------ PAGE TEXT ------

Investment Objectives

Risk Tolerance

Income Needs

Liquidity Requirements

Investment Experience

Time Horizon

Tax Considerations

Asset Allocation Targets

Return Expectations

Aspen Investment Management Development & Planning

Client background:

The first step we take towards establishing your unique investment management strategy is getting to know you thoroughly. Knowing your background, where you come from, what your goals are, and what you value are the most important components in developing a financial plan and investment portfolio that is tailored to you specifically.


Investment Objectives:

Once we have developed a more comprehensive understanding of our client and their goals, then we can develop investment objectives. The investment objectives will usually depend on what walk of life our client is currently in. A younger client who is still in the accumulation phase of their lives may be more compelled to position their portfolio in a growth strategy, and a client who is
now in the distribution phase of their life may be inclined to position their portfolio in a manner that prioritizes income and capital preservation.

------ EXTRACTED MATERIAL ------

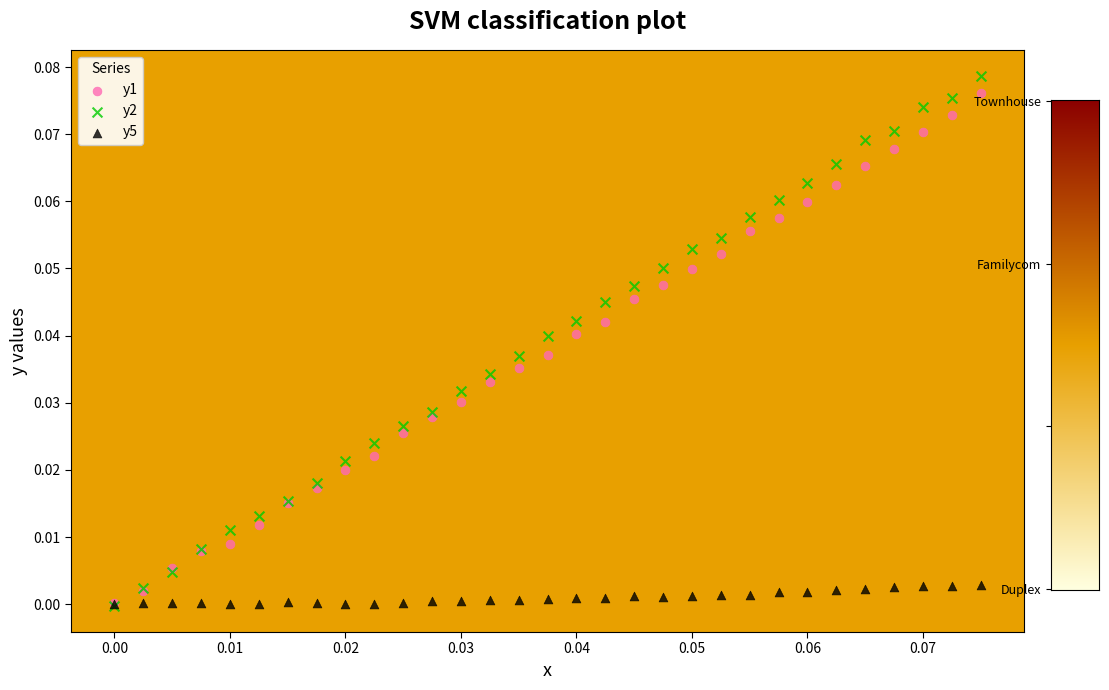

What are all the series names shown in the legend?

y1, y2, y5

------
------ EXTRACTED MATERIAL ------

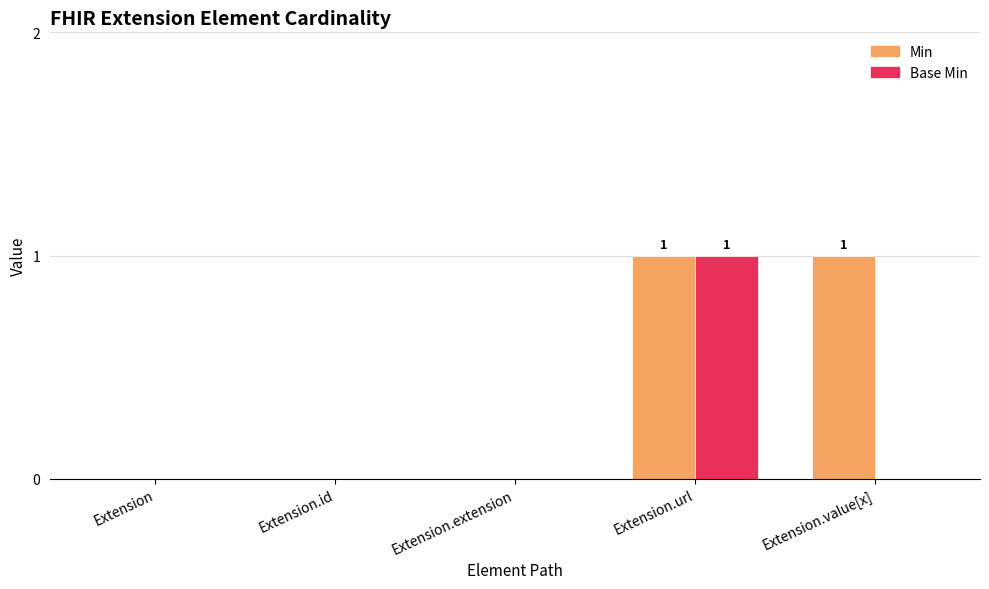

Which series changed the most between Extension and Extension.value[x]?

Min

------

WORK TASK:
Continue the investment planning text that appears before the two blocks of lines, starting right after its final sentence.

TASK ANSWER:
Risk Tolerance:

The client’s risk tolerance will ultimately drive the investment decisions. Some clients tend to be risk seeking, while others tend to be risk averse. A client who is risk seeking and understands the inherent market risk that investing in the stock market presents may be interested in having their investment portfolio positioned heavily into equities. A client who is risk averse, and is not as
comfortable with the fluctuations in the stock market, may be interested in having their portfolio include fixed income securities, along with other asset classes for further diversification. Understanding a clients risk tolerance is one of the most important factors we consider when developing an investment portfolio, as we want to make sure that the client is comfortable with how they are invested.


Income Needs:

Some investors, generally those in the distribution/retirement phase of their financial journey, need consistent income generated from their investments to help fund their everyday lifestyle. If a client has income needs, we can structure the portfolio so that those needs are met or supplemented. This is generally achieved through investing in fixed income securities that pay interest
over the life of the bond and by investing in equities that pay dividends during the year.


Liquidity Requirements:

Liquidity means how quickly an investment can be turned into cash. At Aspen, we only invest in liquid securities that are traded on the bond and stock markets. We don’t invest in any privately held securities that require you to “lock-up” your money over a certain period of time. Everything we own can be bought or sold as long as the stock or bond market is open, and the proceeds
will generally be available within 1-2 business days. We especially focus on liquidity with clients who have consistent income needs.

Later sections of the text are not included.